Download or read book Drink in Canada written by Cheryl Krasnick Warsh and published by McGill-Queen's Press - MQUP. This book was released on 1993-10-15 with total page 279 pages. Available in PDF, EPUB and Kindle. Book excerpt: Through an international comparison, Cheryl Warsh introduces the major themes in both historical and anthropological studies of beverage alcohol use. In a separate essay she describes the stigma attached to female alcoholism, particularly its association with prostitution and child neglect. James Sturgis presents the collective biography of the Rennie brothers, who fell victim to alcoholism while attempting to make their fortunes in the late nineteenth-century boom-bust economies of Canada and the United States. Jim Baumohl recounts attempts to establish institutions for alcoholics on the model of insane asylums.
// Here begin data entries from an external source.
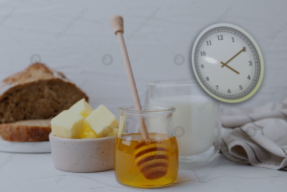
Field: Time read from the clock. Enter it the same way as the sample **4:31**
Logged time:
**4:10**
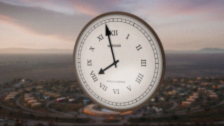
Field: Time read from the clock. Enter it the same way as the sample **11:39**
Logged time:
**7:58**
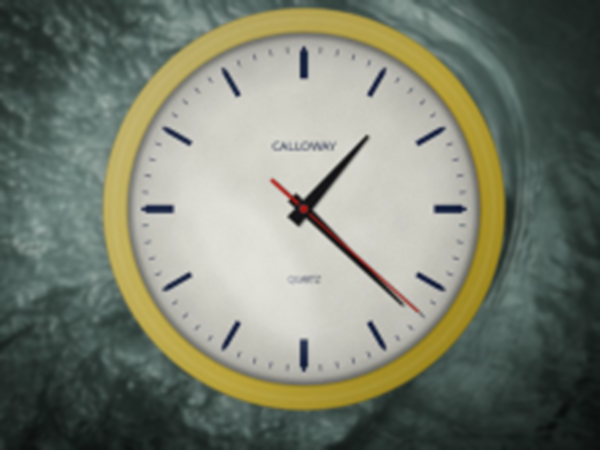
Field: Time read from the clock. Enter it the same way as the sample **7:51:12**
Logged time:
**1:22:22**
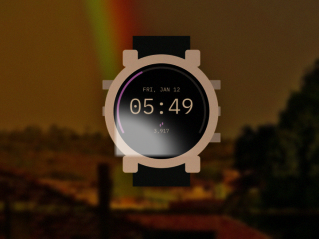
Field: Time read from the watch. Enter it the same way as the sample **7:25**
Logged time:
**5:49**
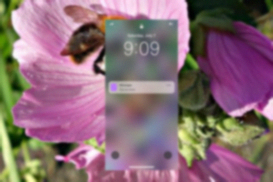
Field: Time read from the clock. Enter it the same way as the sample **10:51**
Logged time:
**9:09**
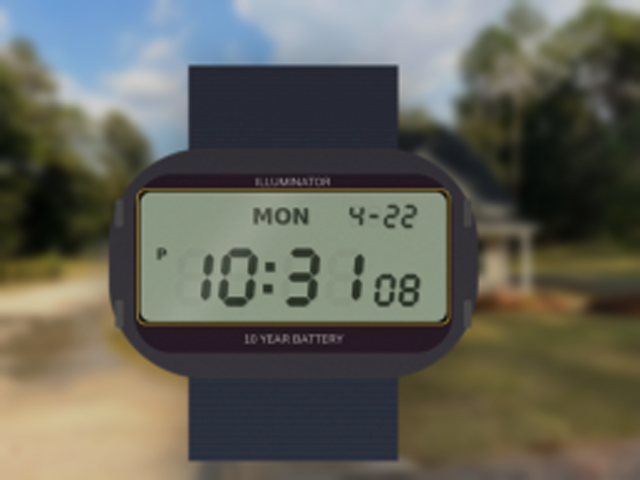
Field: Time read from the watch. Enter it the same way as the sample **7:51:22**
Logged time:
**10:31:08**
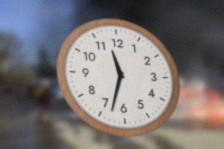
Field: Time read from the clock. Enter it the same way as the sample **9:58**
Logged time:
**11:33**
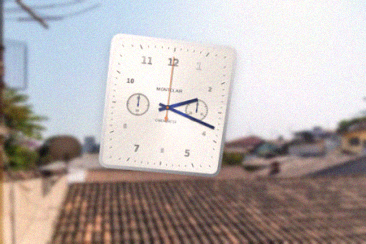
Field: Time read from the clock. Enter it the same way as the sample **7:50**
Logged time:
**2:18**
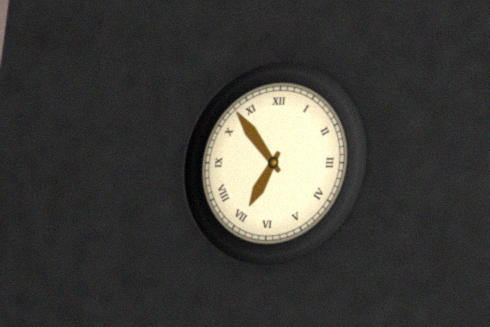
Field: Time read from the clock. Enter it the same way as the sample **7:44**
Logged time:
**6:53**
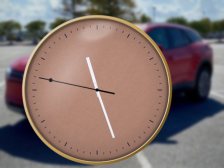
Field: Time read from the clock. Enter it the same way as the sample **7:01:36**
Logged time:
**11:26:47**
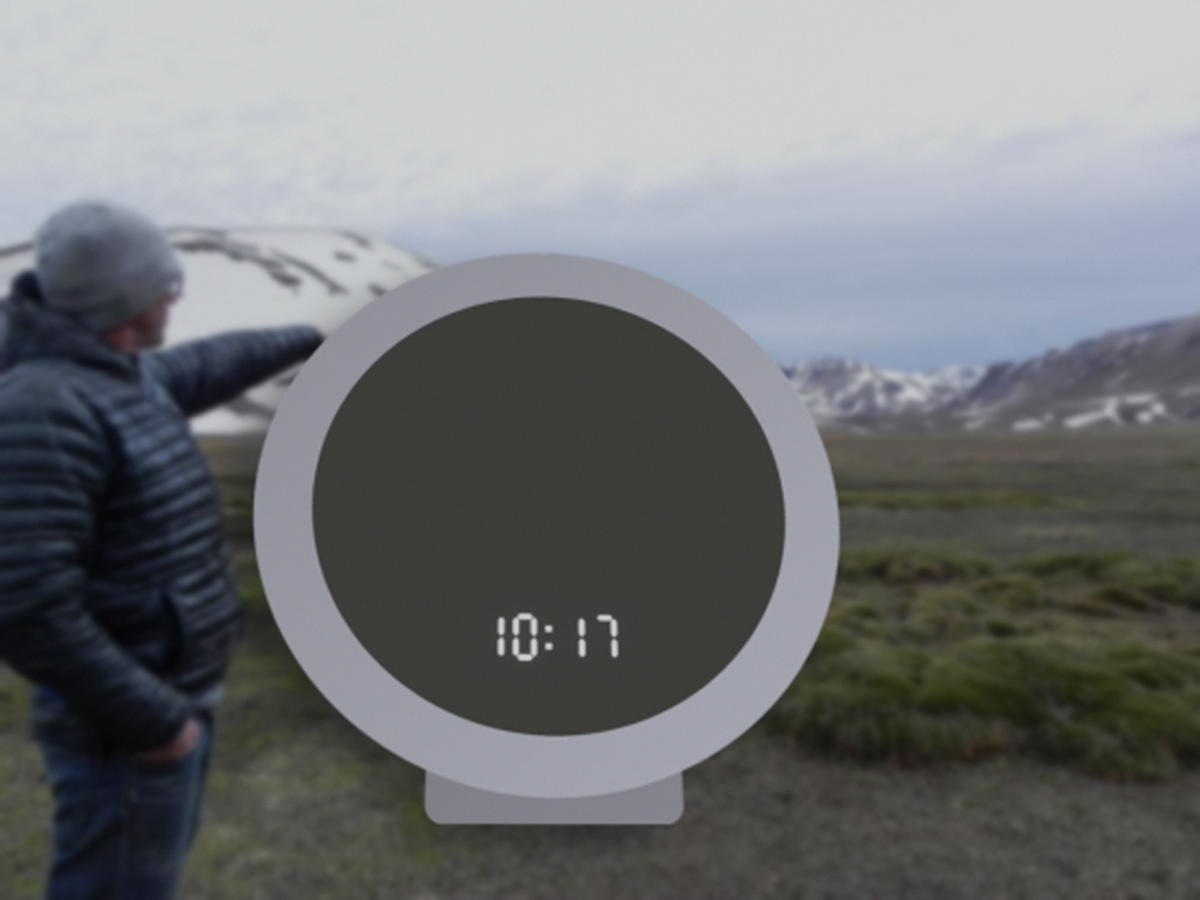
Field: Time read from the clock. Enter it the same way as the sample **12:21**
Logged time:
**10:17**
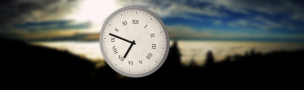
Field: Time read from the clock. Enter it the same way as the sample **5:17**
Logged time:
**6:47**
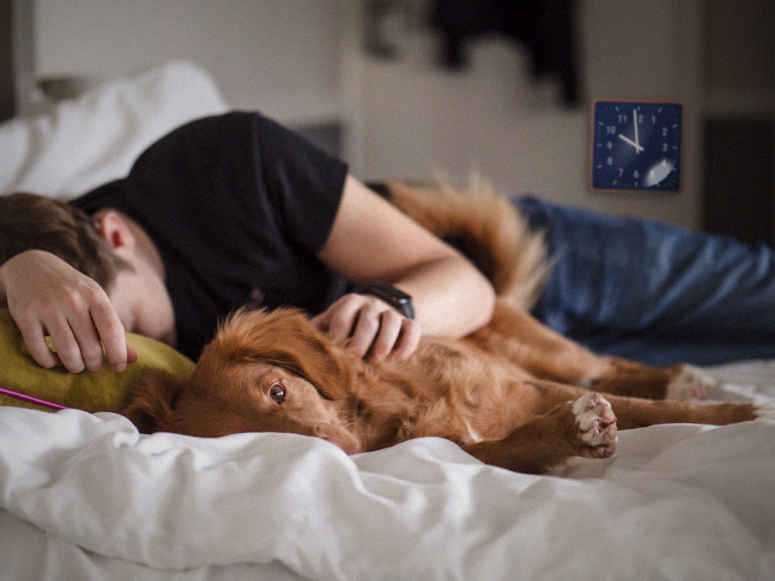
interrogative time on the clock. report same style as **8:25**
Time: **9:59**
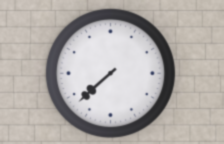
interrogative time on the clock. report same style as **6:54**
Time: **7:38**
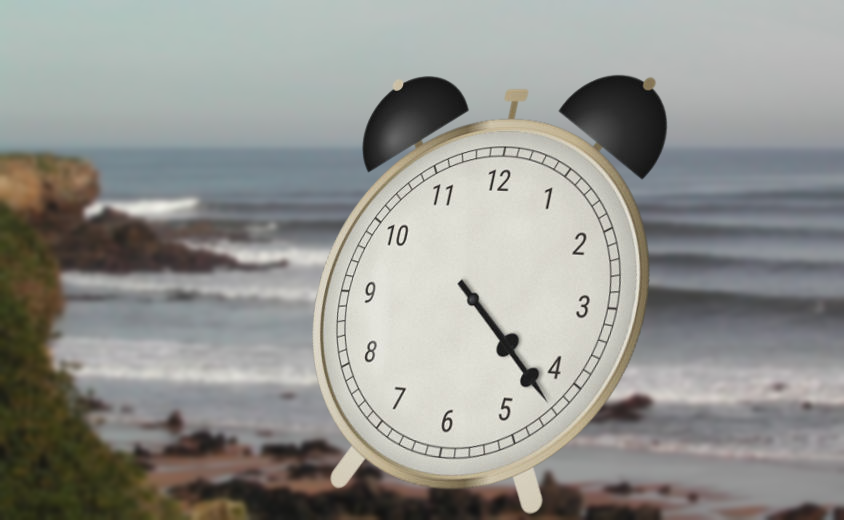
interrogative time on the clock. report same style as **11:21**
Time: **4:22**
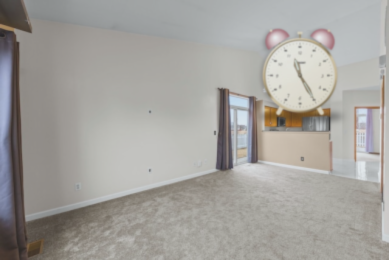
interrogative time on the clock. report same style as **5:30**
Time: **11:25**
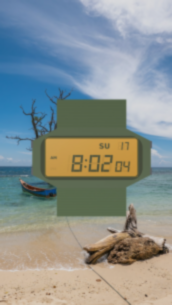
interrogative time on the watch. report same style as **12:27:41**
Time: **8:02:04**
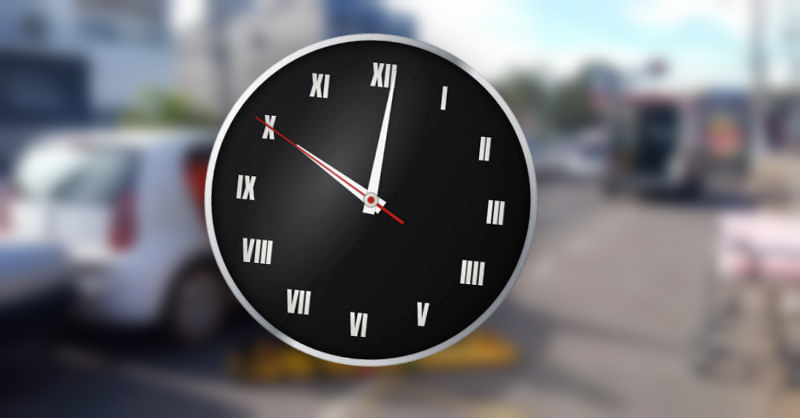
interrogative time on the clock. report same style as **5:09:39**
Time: **10:00:50**
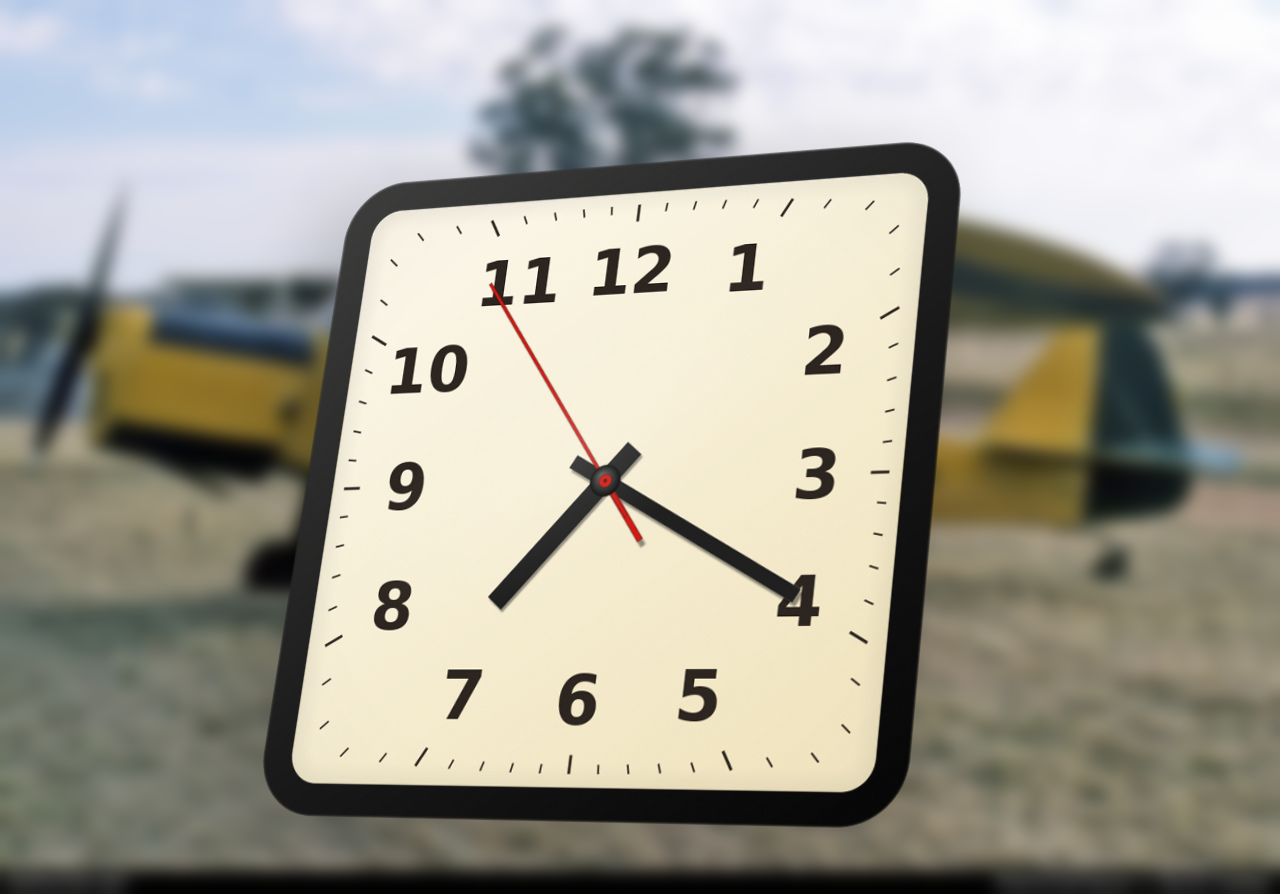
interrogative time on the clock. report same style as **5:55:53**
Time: **7:19:54**
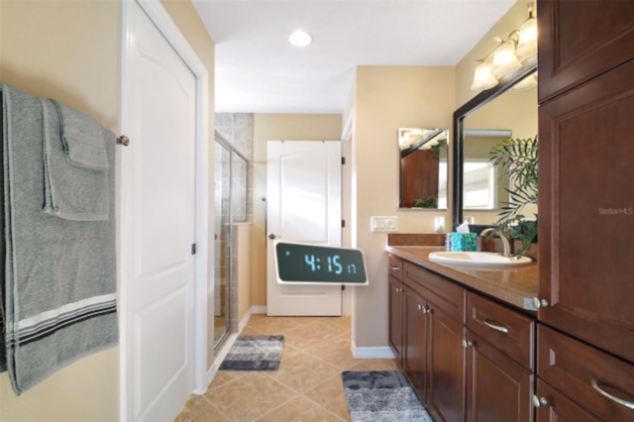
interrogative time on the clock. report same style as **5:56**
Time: **4:15**
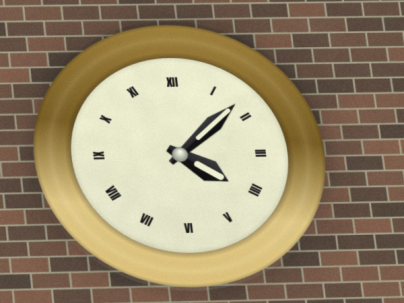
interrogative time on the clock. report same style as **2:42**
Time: **4:08**
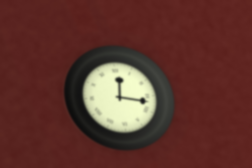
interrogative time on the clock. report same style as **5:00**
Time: **12:17**
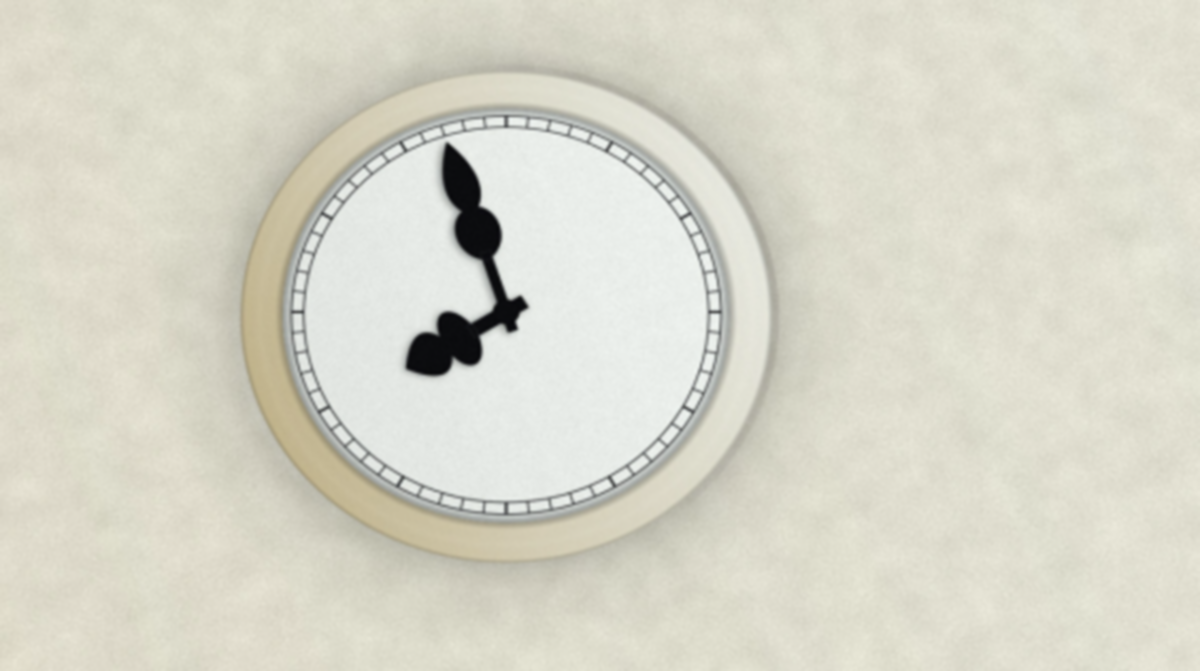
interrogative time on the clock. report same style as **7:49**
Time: **7:57**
Jan Noel describes the revivals organized by Father Chiniguy, a Catholic evangelist, which swept Lower Canada in the 1840s, unifying a French-Canadian populace threatened by the rapid influx of anglophone settlers. Glenn Lockwood pursues a similar theme in his essay, concluding that Ottawa Valley temperance lodges solidified loyalist American opposition to immigrant competitors for regional dominance. Jacques Paul Couturier analyses the regulation of prohibition in a mixed anglophone/Acadian community. Ernest Forbes demonstrates that Canadian and American prohibition provided vital economic opportunities during the prolonged Maritime depression. Finally, Robert Campbell surveys the post-prohibition experience of state monopoly as a means of liquor control. Each author brings new sources and new research techniques to the discussion of alcohol, posing methodological and public policy challenges for the future as well as a solid survey of the past.